La presse étrangère ne le sait pas encore, mais Liu Xia dispose depuis la semaine dernière d'un passeport.

Mais rien ne trahit un départ imminent. Aucune valise n'est visible dans l'appartement.

- 'Liberté' -

Au centre du salon trône une immense toile blanche, sur laquelle sont peints de façon obsessionnelle une série de numéros noirs: "20170713, 20170713..."

"C'est la date de la mort de Liu Xiaobo", décédé il y a pratiquement un an jour pour jour le 13 juillet 2017, explique sa veuve.

Sur un autre mur, sous des photos de son défunt époux souriant, elle montre une autre toile: une étendue de gris tachetée de noir.

"C'est la fermeture d'une tombe", commente-t-elle.

Tous les rideaux de l'appartement sont clos. La lumière du jour n'entre que par la fenêtre de la cuisine, laquelle donne sur un parc arboré.

Sur le carreau d'une fenêtre, Liu Xia a gribouillé plusieurs fois en caractères chinois le mot "liberté".

Les autorités ont toujours assuré que Mme Liu était "libre". Mais tout en lui imposant une surveillance permanente.

"On devrait ajouter un article à la constitution: aimer Liu Xiaobo est un crime grave qui mérite la prison à perpétuité", avait déclaré Liu Xia elle-même, selon des propos rapportés par son ami Liao Yiwu, un écrivain dissident exilé en Allemagne.

Elle a eu récemment des pensées suicidaires et consommait beaucoup de médicaments pour combattre la dépression et les hallucinations, selon M. Liao. Selon Ye Du, un autre proche de la veuve du dissident, celle-ci était autorisée à quitter son appartement quelques jours par mois pour rendre visite à son frère. Mais sous escorte policière.

Elle disposait également d'une ligne téléphonique fixe, mais pas d'un téléphone portable, qui lui aurait permis d'utiliser des logiciels de messagerie cryptés, ajoute-t-il.

- Gardiens 24h/24 -

Ses espoirs d'exil ont été déçus à maintes reprises depuis le décès de Liu Xiaobo, victime d'un cancer du foie alors qu'il était sous détention médicale.
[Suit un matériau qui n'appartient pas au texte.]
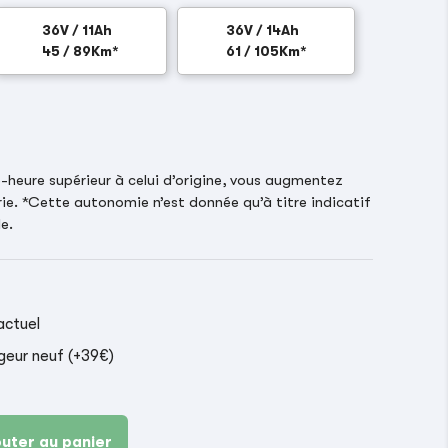
36V / 11Ah
36V / 14Ah
45 / 89Km*
61 / 105Km*
heure supérieur à celui d’origine, vous augmentez
ie. *Cette autonomie n’est donnée qu’à titre indicatif
e.
actuel
geur neuf (+39€)
outer au panier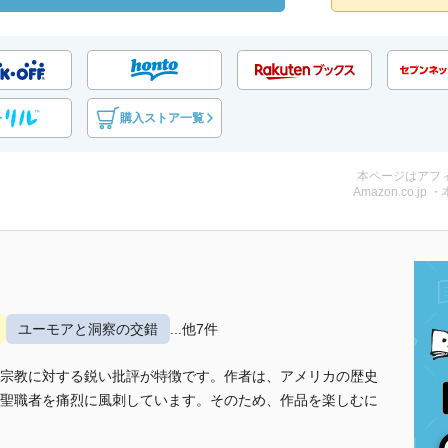
購入ストア一覧
本ページはアフ
Amazon.co.jp 
ユーモアと洞察の交錯
...他7件
宗教に対する鋭い批評が特徴です。作者は、アメリカの歴史
聖職者を痛烈に風刺しています。そのため、作品を楽しむに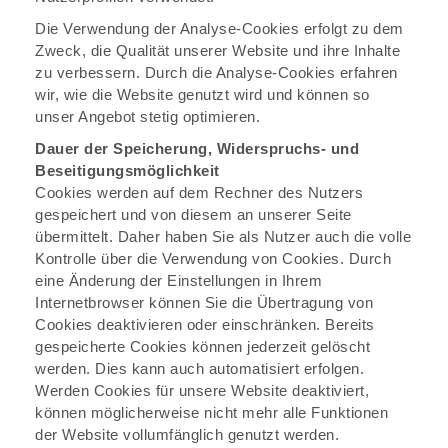
Die Verwendung der Analyse-Cookies erfolgt zu dem
Zweck, die Qualität unserer Website und ihre Inhalte
zu verbessern. Durch die Analyse-Cookies erfahren
wir, wie die Website genutzt wird und können so
unser Angebot stetig optimieren.
Dauer der Speicherung, Widerspruchs- und
Beseitigungsmöglichkeit
Cookies werden auf dem Rechner des Nutzers
gespeichert und von diesem an unserer Seite
übermittelt. Daher haben Sie als Nutzer auch die volle
Kontrolle über die Verwendung von Cookies. Durch
eine Änderung der Einstellungen in Ihrem
Internetbrowser können Sie die Übertragung von
Cookies deaktivieren oder einschränken. Bereits
gespeicherte Cookies können jederzeit gelöscht
werden. Dies kann auch automatisiert erfolgen.
Werden Cookies für unsere Website deaktiviert,
können möglicherweise nicht mehr alle Funktionen
der Website vollumfänglich genutzt werden.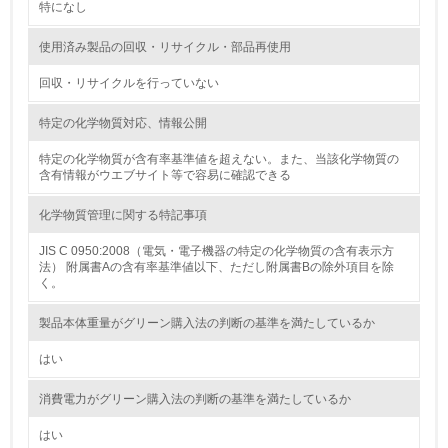
2.環境への取り組み
特になし
資源・エネルギー
使用済み製品の回収・リサイクル・部品再使用
回収・リサイクルを行っていない
9.
特定の化学物質対応、情報公開
<L1> 資源（投入原料、水等）とエネルギー（電力、重
油、ガス）の使用量削減の取り組みを行っている
特定の化学物質が含有率基準値を超えない。また、当該化学物質の
含有情報がウエブサイト等で容易に確認できる
10.
化学物質管理に関する特記事項
<L2> 資源とエネルギーの使用量の把握をし、具体的な削
減目標や計画を立てている
JIS C 0950:2008（電気・電子機器の特定の化学物質の含有表示方
法） 附属書Aの含有率基準値以下、ただし附属書Bの除外項目を除
く。
環境配慮型製品・サービスの製造・販売
製品本体重量がグリーン購入法の判断の基準を満たしているか
11.
はい
<L1> 環境配慮型製品・サービスの製造・販売を積極的に
行っている
消費電力がグリーン購入法の判断の基準を満たしているか
12.
はい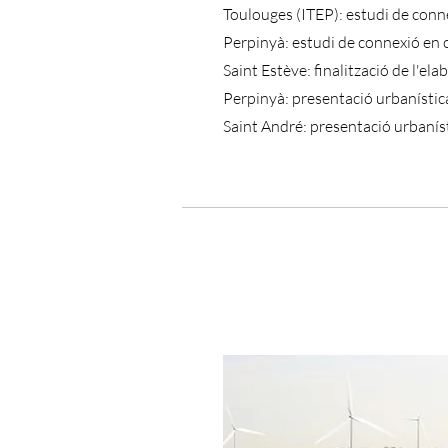
Toulouges (ITEP): estudi de conn
Perpinyà: estudi de connexió en 
Saint Estève: finalització de l'ela
Perpinyà: presentació urbanístic
Saint André: presentació urbaníst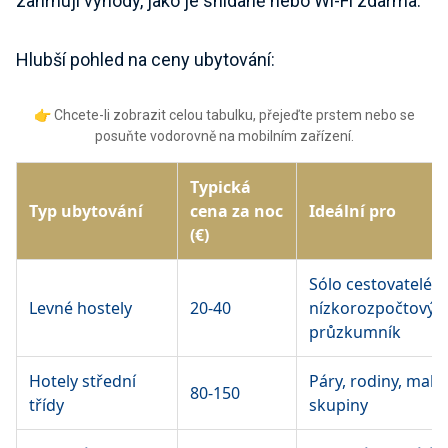
zahrnují výhody, jako je snídaně nebo Wi-Fi zdarma.
Hlubší pohled na ceny ubytování:
👉 Chcete-li zobrazit celou tabulku, přejeďte prstem nebo se
posuňte vodorovně na mobilním zařízení.
Typická
Typ ubytování
cena za noc
Ideální pro
(€)
Sólo cestovatelé,
Levné hostely
20-40
nízkorozpočtový
průzkumník
Hotely střední
Páry, rodiny, malé
80-150
třídy
skupiny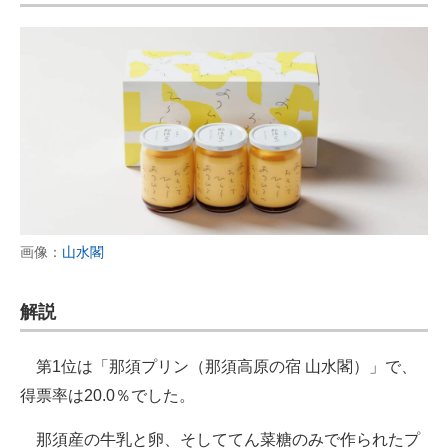
画像：
山水閣
解説
第1位は「那須プリン（那須高原の宿 山水閣）」で、
得票率は20.0％でした。
那須産の牛乳と卵、そしててん菜糖のみで作られたプ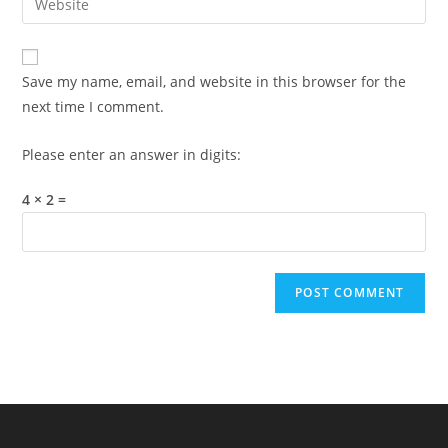
to
address
your
comment
to
website
comment
URL
Save my name, email, and website in this browser for the
(optional)
next time I comment.
Please enter an answer in digits:
4 × 2 =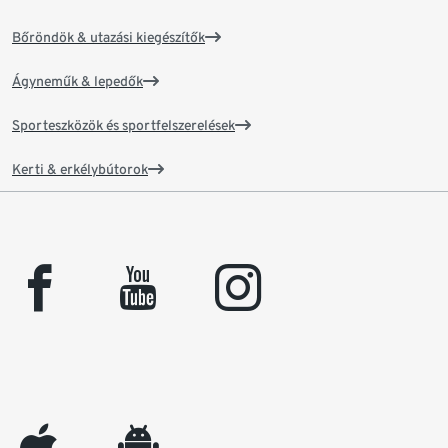
Bőröndök & utazási kiegészítők
Ágyneműk & lepedők
Sporteszközök és sportfelszerelések
Kerti & erkélybútorok
facebook
youtube
instagram
appleinc
android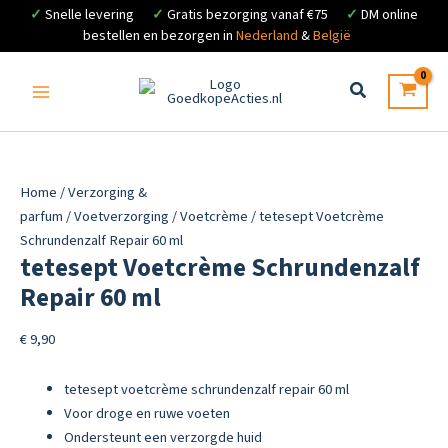
✓
Snelle levering
✓
Gratis bezorging vanaf €75
✓
DM online
bestellen en bezorgen in
Nederland
&
België
Ga
naar
de
inhoud
Home
/
Verzorging &
parfum
/
Voetverzorging
/
Voetcrème
/ tetesept Voetcrème
Schrundenzalf Repair 60 ml
tetesept Voetcrème Schrundenzalf
Repair 60 ml
€
9,90
tetesept voetcrème schrundenzalf repair 60 ml
Voor droge en ruwe voeten
Ondersteunt een verzorgde huid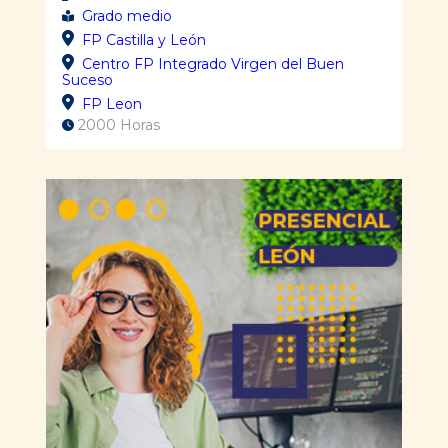
Grado medio
FP Castilla y León
Centro FP Integrado Virgen del Buen
Suceso
FP Leon
2000 Horas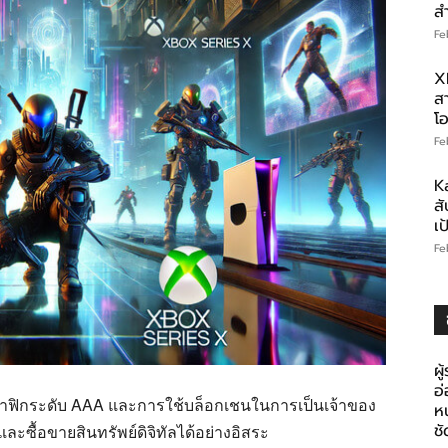
ส
Fe
X
สา
โอ
Fe
K
สั
เ
Fe
ผู
อ
ราฟิกระดับ AAA และการใช้บล็อกเชนในการเป็นเจ้าของ
ห
ช
ละซื้อขายสินทรัพย์ดิจิทัลได้อย่างอิสระ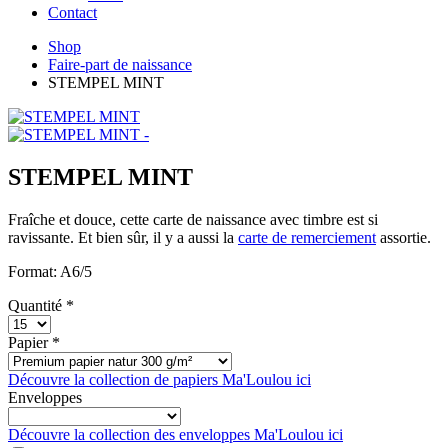
Contact
Shop
Faire-part de naissance
STEMPEL MINT
STEMPEL MINT
Fraîche et douce, cette carte de naissance avec timbre est si
ravissante. Et bien sûr, il y a aussi la
carte de remerciement
assortie.
Format: A6/5
Quantité *
Papier *
Découvre la collection de papiers Ma'Loulou ici
Enveloppes
Découvre la collection des enveloppes Ma'Loulou ici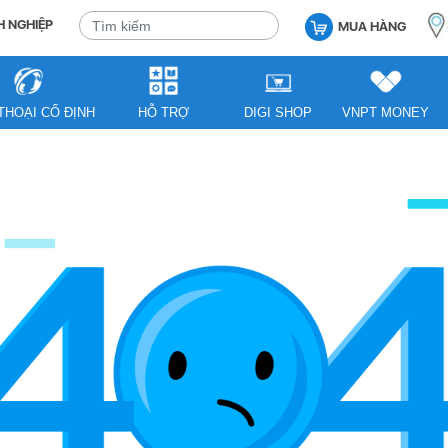
 NGHIỆP
MUA HÀNG
THOẠI CỐ ĐỊNH
HỖ TRỢ
DIGI SHOP
VNPT MONEY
Pékin a rejeté les appels des pays occidentaux à le laisser partir suivre un traitement médical à l'étranger.

"Elle a fait ses valises tant de fois. Mais le gouvernement est sans scrupules. Il avait toujours une bonne excuse", raconte M. Liao.

A l'extérieur, le complexe résidentiel où vit Liu Xia est tranquille. Des retraités promènent leur caniche le long des allées et des femmes transportent des sachets de courses remplis de litchis et d'oignons verts. Une scène typique de Pékin.

A une exception près: la présence d'au moins cinq gardiens en civil, dont un avec une oreillette. Ils observent en permanence l'entrée de l'immeuble, où deux lits de fortune ont même été installés pour pouvoir surveiller Liu Xia 24 heures sur 24.